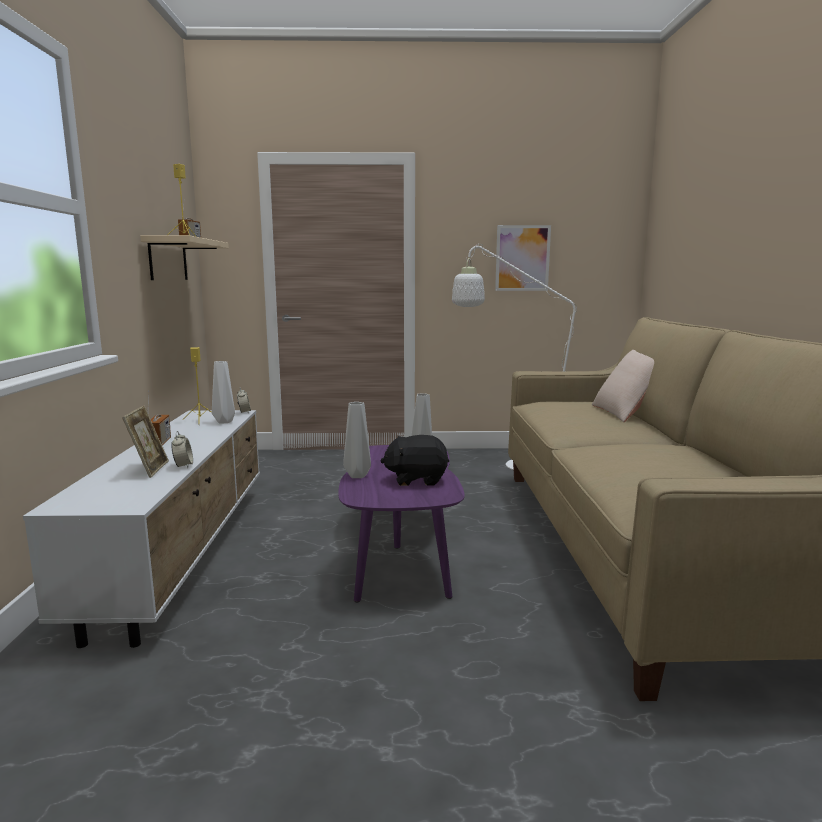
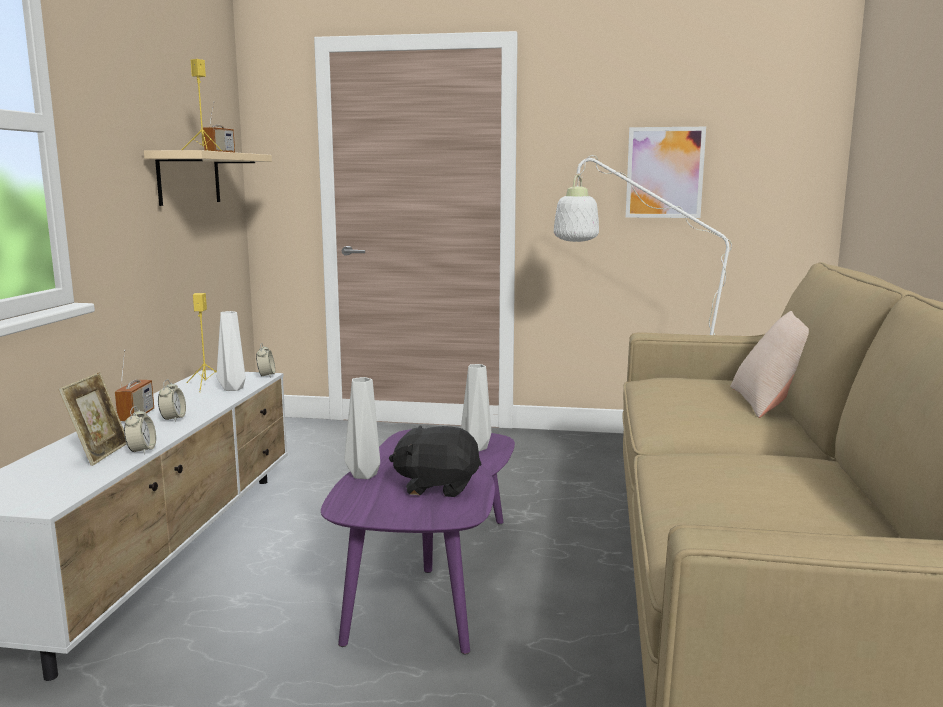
camera: 10 degrees right, 0 degrees up
(192, 443) = (173, 419): none -> alarm clock

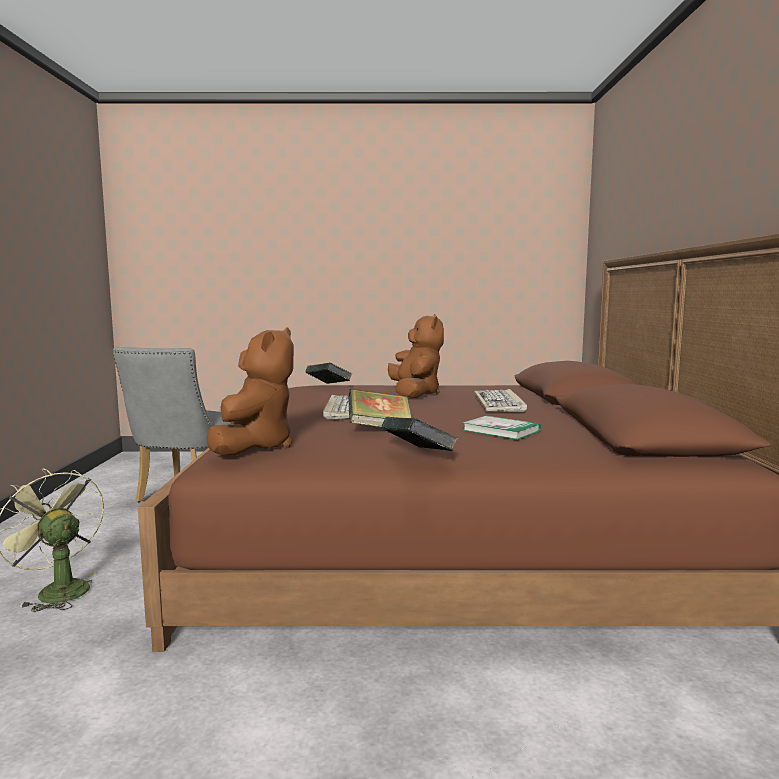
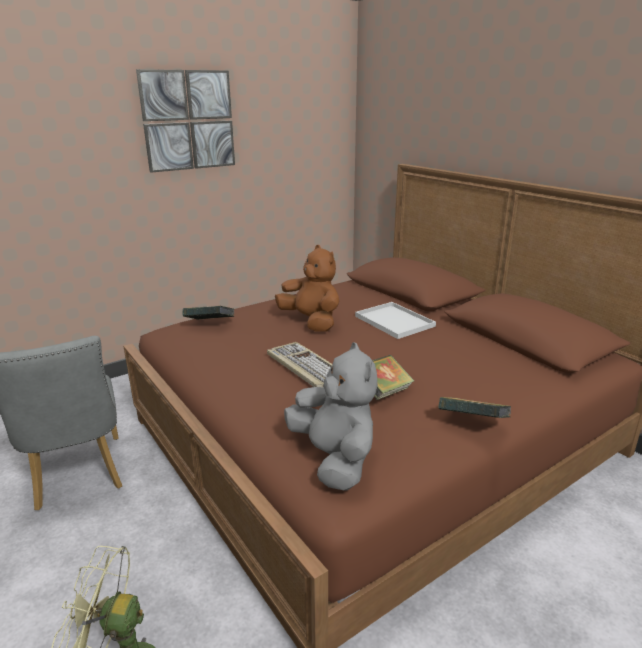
camera: 35 degrees left, 15 degrees up
(254, 447) = (334, 459): brown plush toy -> grey plush toy
(389, 219) = (188, 120): none -> picture
(499, 404) = (396, 321): keyboard -> white tray
(501, 431) = (461, 365): book -> none

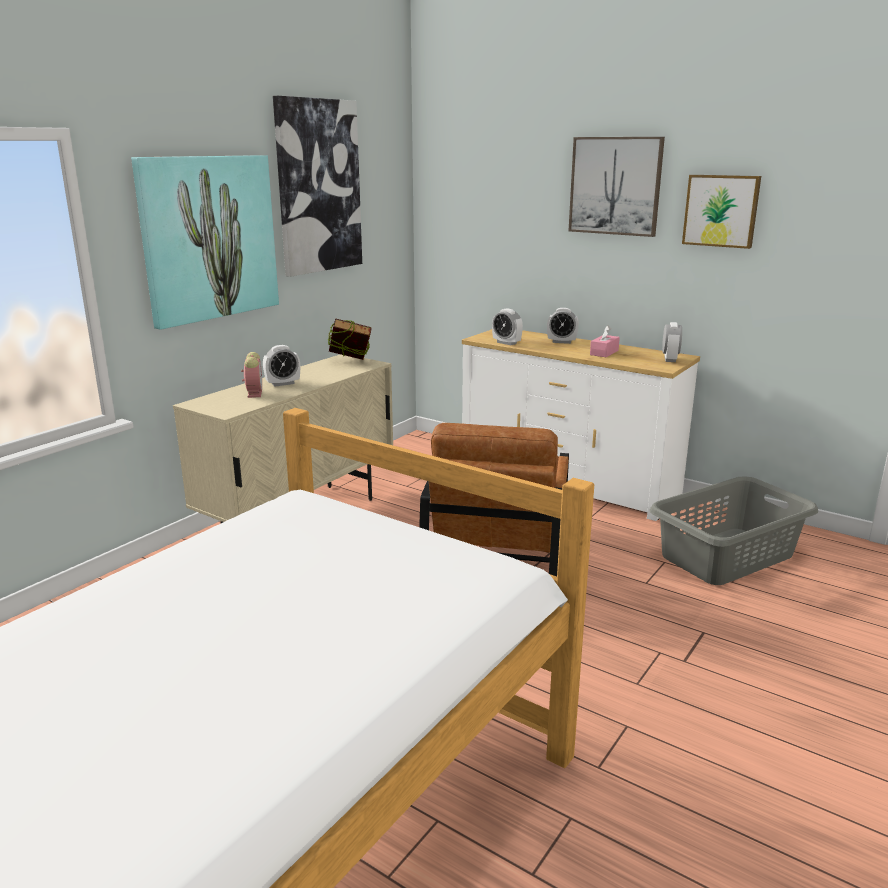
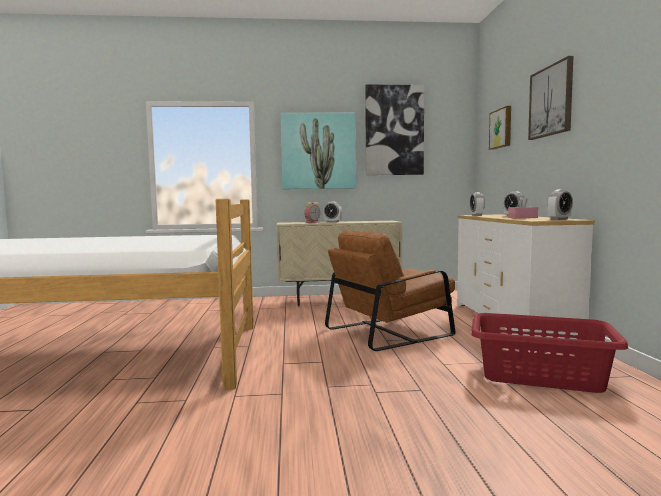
camera: 50 degrees right, 15 degrees down
(350, 363) = (383, 221): book -> none
(721, 210) = (604, 98): picture -> picture (501, 128)
(725, 555) = (539, 374): grey laundry basket -> red laundry basket

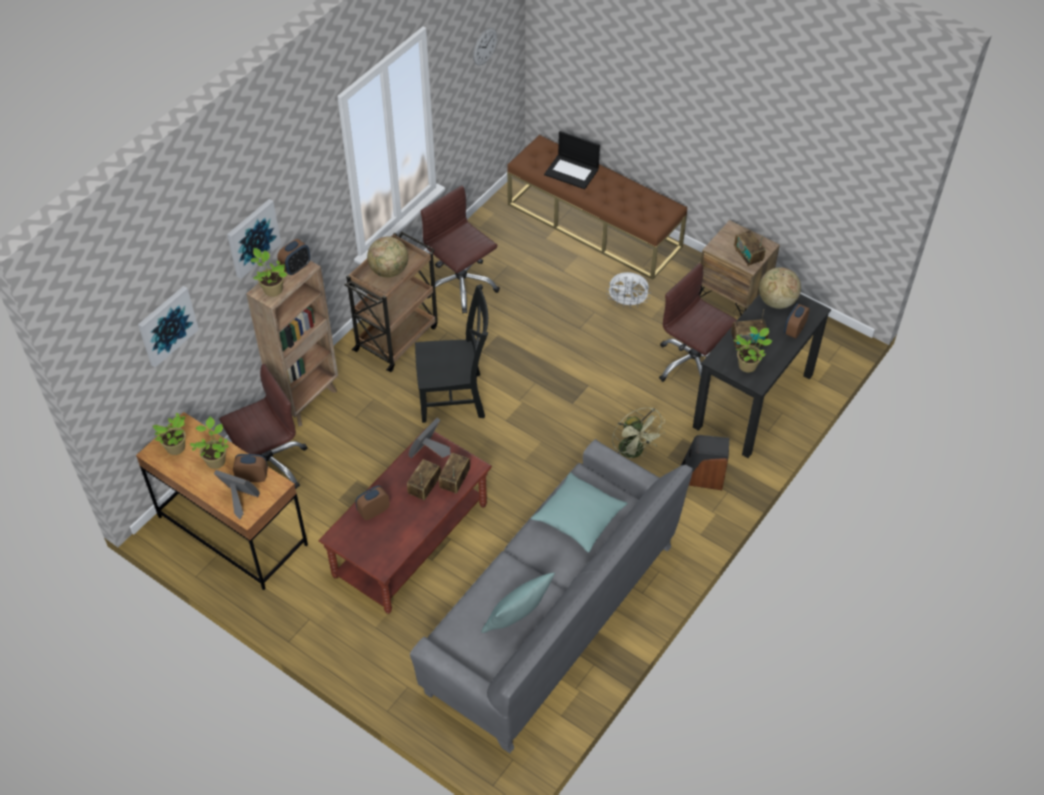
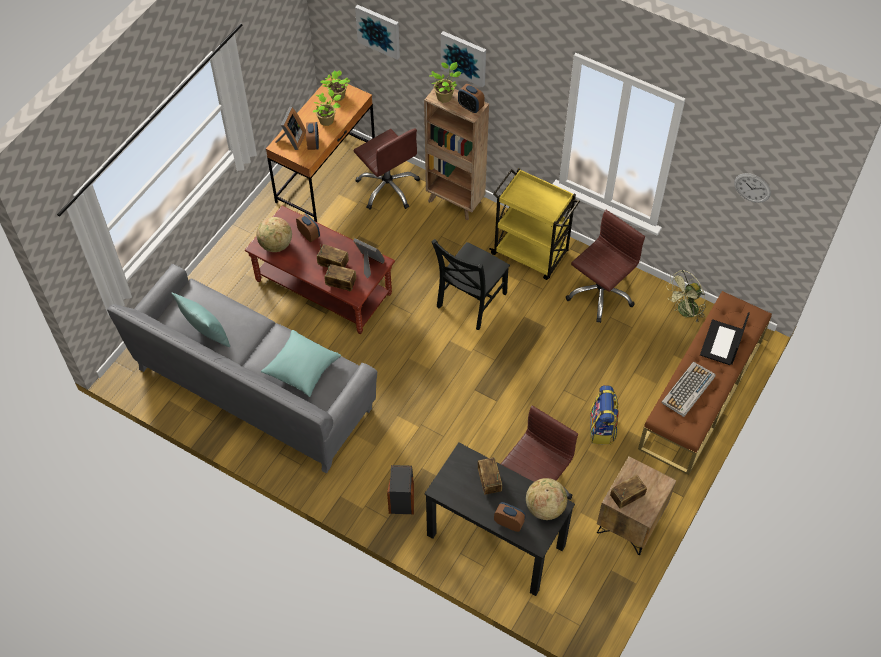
camera: 85 degrees right, 5 degrees up
(389, 271) = (533, 198): globe -> globe (276, 245)
(397, 337) = (531, 253): brown cart -> yellow cart
(455, 397) = (470, 302): black chair -> black chair turned 45 degrees clockwise
(624, 203) = (688, 390): none -> keyboard
(627, 303) = (602, 428): white fan -> backpack
(635, 452) = (424, 441): green fan -> green fan (684, 312)
(748, 365) = (460, 481): potted plant -> none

= = = = = = =

### WHAT TO PRODUCE
Quote exactly what appears from the line containing "(635, 452) = (424, 441): green" through the final line of the listing above, including both of those lines.

### TASK OUTPUT
(635, 452) = (424, 441): green fan -> green fan (684, 312)
(748, 365) = (460, 481): potted plant -> none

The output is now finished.